L’impressione che ne deriva ad un primo sguardo, ascoltando le voci di chi ne ha sentito parlare, è quella di una installazione di Land Art. Ma è solo raggiungendo il luogo fisico, un appezzamento di terra nei pressi di Felline, non lontano da Racale, che la realtà ha modo di manifestarsi.
Essa è decisamente altra rispetto ad un presunto esperimento di estetica del territorio. La poetica è quella della lotta e della testimonianza. Il visitatore, non a caso, è accolto dai resti, intenzionalmente non rimossi, di un olivo monumentale sibillinamente arso in assenza del proprietario dei 4 acri.
Lui è Mino Specolizzi, un po’ filosofo, un po’ antropologo autodidatta, certamente un’anima salentina come poche ne sono sopravvissute. L’ideatore di un progetto visionario che ha ridato presenza ad una memoria millenaria.
La sua creatura è L’Orto dei Tu’rat. Un luogo che restituisce vita alla pietra, la quale, reagendo con gratitudine, produce acqua.
I Tu’rat altro non sono infatti che muretti a secco orientati in direzione Sud-Ovest, quasi delle reti a raccogliere i venti di Libeccio e di Scirocco che qui soffiano copiosi, intercettandone l’umidità e funzionando come condensatori di minute goccioline che nel ciclo giorno-notte si depositano sul suolo. Il concetto è talmente semplice da risuonare quasi disarmante.
E per comprenderlo basti pensare ad una pietra in un assolato pomeriggio estivo: tutto intorno è sterpi, ma sotto è vita. Oppure pensate ad un telo bagnato con una pietra al centro: asciutto tutto intorno, tranne sotto alla pietra. Eppure una filosofia affascinante vi dimora all’origine.
Il botanico Francesco Minonne, che accompagna con la sua supervisione l’evoluzione dei lavori, dichiara di non avere mai assistito, ad una riqualificazione agricola capace come questa di ridare dignità alla terra, all’acqua e soprattutto alla pianta.
Essa infatti, nel momento in cui viene messa a dimora nel proprio habitat all’ombra di queste vestigia megalitiche, non viene piegata alle volontà della chimica (anche solo quella dell’acqua irrigua) ma anzi riconquista autonomia nel gestire l’umidità per la propria crescita.
La spendibilità dei frutti che verranno da quelle piantine è simbolica, ovviamente, ma essi saranno la prova provata che è possibile sfruttare la risorsa idrica in un modo diverso.

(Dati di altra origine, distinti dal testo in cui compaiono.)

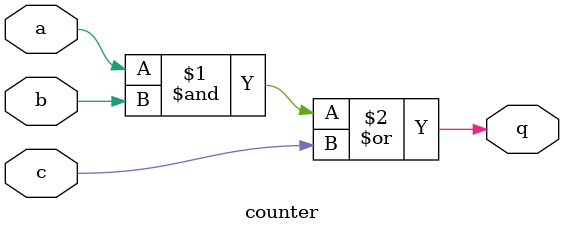
<source format=v>
module counter(a,b,c,q);
input a,b,c;
output q;
assign q = (a&b) | c;
endmodule
</source>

Un esempio che però va ben oltre se stesso giacché combatte contestualmente non solo l’uso dell’irrigazione a pioggia (che determina il sollevamento dei pollini e la loro improduttiva dispersione) ma anche un altro scempio ecologico: l’importazione di specie non autoctone. Introdurre colture altre in una terra che già faticava a gestire le proprie, ha qui moltiplicato il rischio di desertificazione acuendo il processo di salinizzazione del suolo.
L’acqua dolce, che è più leggera e resta in superficie, viene infatti consumata per prima ed impiegata in quantità per irrigare le colture importate (ma anche per alimentare piscine e per inverdire prati all’inglese), amplificando lo svuotamento di quella prima interfaccia e con ciò favorendo la risalita dell’acqua salata che avvelena il terreno.
L’uomo mediterraneo di una remota epoca della Storia, quasi mitica per quanto lontana, ebbe modo di riconoscere nella pietra un alleato per resistere al microclima dell’area che aveva deciso di abitare. E verosimilmente, anche se non ne esistono vestigia archeologiche, l’unico che ne parla è Pietro Laureano, questa antica tecnologia di pietra fu praticata in quella striscia di terra che è Israele. Tracce su scala ridotta, dell’altezza di 40 centimetri, sono presenti alle Canarie, ma nulla di paragonabile in estensione. Ecco dunque che i Tu’rat sono da considerarsi un unicum.
Uno scenario delle Mille e una notte che dice tutta la ricchezza, assai poco conosciuta, di un Salento di mezzo fra i due mondi, territorio di transito delle culture mediorientali.